January and February 1864

From The Missouri Democrat, Monday, February 1, 1864.


Hon. Hamilton Rowan Gamble, the Provisional Governor of Missouri, died at ten o’clock yesterday forenoon, at his mansion in the city. Since the casual fracture of his arm, during a trip to the East last summer, his Excellency has been in a more or less prostrated condition. Recovering at last sufficiently to reach his home, he was compelled to resign himself to medical care and to keep his room. Within a few weeks it has been painfully evident to his friends that his situation was critical. Age, cares and a weakened constitution left him without the recuperative energy to combat his disease, which lately assumed a pulmonary character. Saturday his recovery was considered about hopeless, and his youngest son, absent at college, was telegraphed for to come home. Gov.

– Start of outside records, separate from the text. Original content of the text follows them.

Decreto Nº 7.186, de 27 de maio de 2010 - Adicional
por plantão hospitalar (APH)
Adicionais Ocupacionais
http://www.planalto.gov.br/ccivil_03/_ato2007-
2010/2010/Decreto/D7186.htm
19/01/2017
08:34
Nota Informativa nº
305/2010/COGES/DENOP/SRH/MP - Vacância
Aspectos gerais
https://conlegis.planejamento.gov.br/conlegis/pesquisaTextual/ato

Gamble was in his sixty-sixth year.

The obsequies will be attended at ten o’clock Wednesday morning, from the Second Presbyterian Church, corner of Walnut and Fifth streets.

A meeting of the members of the bar is called, to be held at half past nine o’clock this morning, in the Circuit Court room, to pay the customary tribute of respect on the death of a fellow member.

Judge Gamble was of an old and influential family, early received a liberal education, discovered an acute and comprehensive mind, and was long a leading St. Louisian of acknowledged weight and worth. His private character and personal reputation are unblemished. His public and official course has been freely canvassed, and heavily censured, but the shield of death is over it now. To his family, to his numerous relatives and special friends, he was eminently kind and generous, and his loss is to them irreparable.